With attorneys and disgruntled investors setting their sights on financial advisors, can lawsuits against them be far behind? The answer, say plaintiff attorneys, depends on the advisor.

It's not a growing number of lawsuits that are plaguing investment advisors. At least not yet. What's troubling them and their errors-and-omissions insurers these days is the uptick in mistakes advisors are making and then are trying to rectify in a highly expensive manner.

In fact, in some cases, advisors are fixing mistakes even before investors realize they've been made. "It's good for investors, but it's an interesting phenomenon," says John M. Gannon, deputy director of the Securities and Exchange Commission's Office of Investor Education & Assistance.

The people feeling the most heat for mistakes aren't investors, regulators or even advisors.
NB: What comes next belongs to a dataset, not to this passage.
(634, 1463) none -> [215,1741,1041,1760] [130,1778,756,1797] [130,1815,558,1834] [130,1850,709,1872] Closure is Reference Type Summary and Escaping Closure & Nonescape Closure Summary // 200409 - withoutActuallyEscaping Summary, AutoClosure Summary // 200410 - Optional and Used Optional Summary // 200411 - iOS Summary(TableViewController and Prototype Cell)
It's the errors-and-omissions (E&O) insurers, who write coverage for advisors and are beginning to see red. "Advisors live and die by their reputations, and the last thing they want is a trial, so they want to correct errors in an effort to stem lawsuits," says Evan Rosenberg, senior vice president of Chubb & Son in Warren, N.J.

The concern for insurers is that advisors are tapping their "cost of corrections" riders-coverage that is no more than three or four years old-to pay for their mistakes. That, in turn, is blowing a hole in insurers' profits and may be driving up deductibles and premiums for errors-and-omissions insurance. The riders don't cover bad judgment or investment decisions, but they do cover errors.

"Say an advisor buys a block of stock and distributes it among clients, and a significant number of shares are deposited in a client account, where the client has given specific instructions that they don't want that stock," Rosenberg explains. "Then suppose the error isn't discovered for six months, until the stock tanks. That type of error has been happening a lot in the past year or so."

Rosenberg says the tremendous growth in the advisor industry and the assets it manages has taxed its infrastructure and its back-office capacity, causing more things to fall between the cracks. To pay for such errors, advisors are making an increasing number of "cost of correction" claims. Both Chubb and AIG say such claims have increased 50% in the past 12 months.

The claims Chubb is seeing "run between $200,000 to $2 million," Rosenberg says. A smaller investment-advisory firm with about $25 million in assets is paying about $8,000 to $10,000 in annual premiums for $1 million in errors-and-omissions coverage. Deductibles on such policies run between $25,000 and $50,000 a claim.

The problem for insurers is that advisor policies historically have been a relatively profitable business with few claims. Now, the increase in cost-of-collection claims is standing insurers' economics on its head and could make these policies pricier.

Still, it's not surprising that advisors try to correct problems or settle claims before they become lawsuits or, at the least, lead to lost clients. Whether or not an advisor is guilty, say experts, a lawsuit typically can cost more than $100,000 in legal fees and take five years to resolve.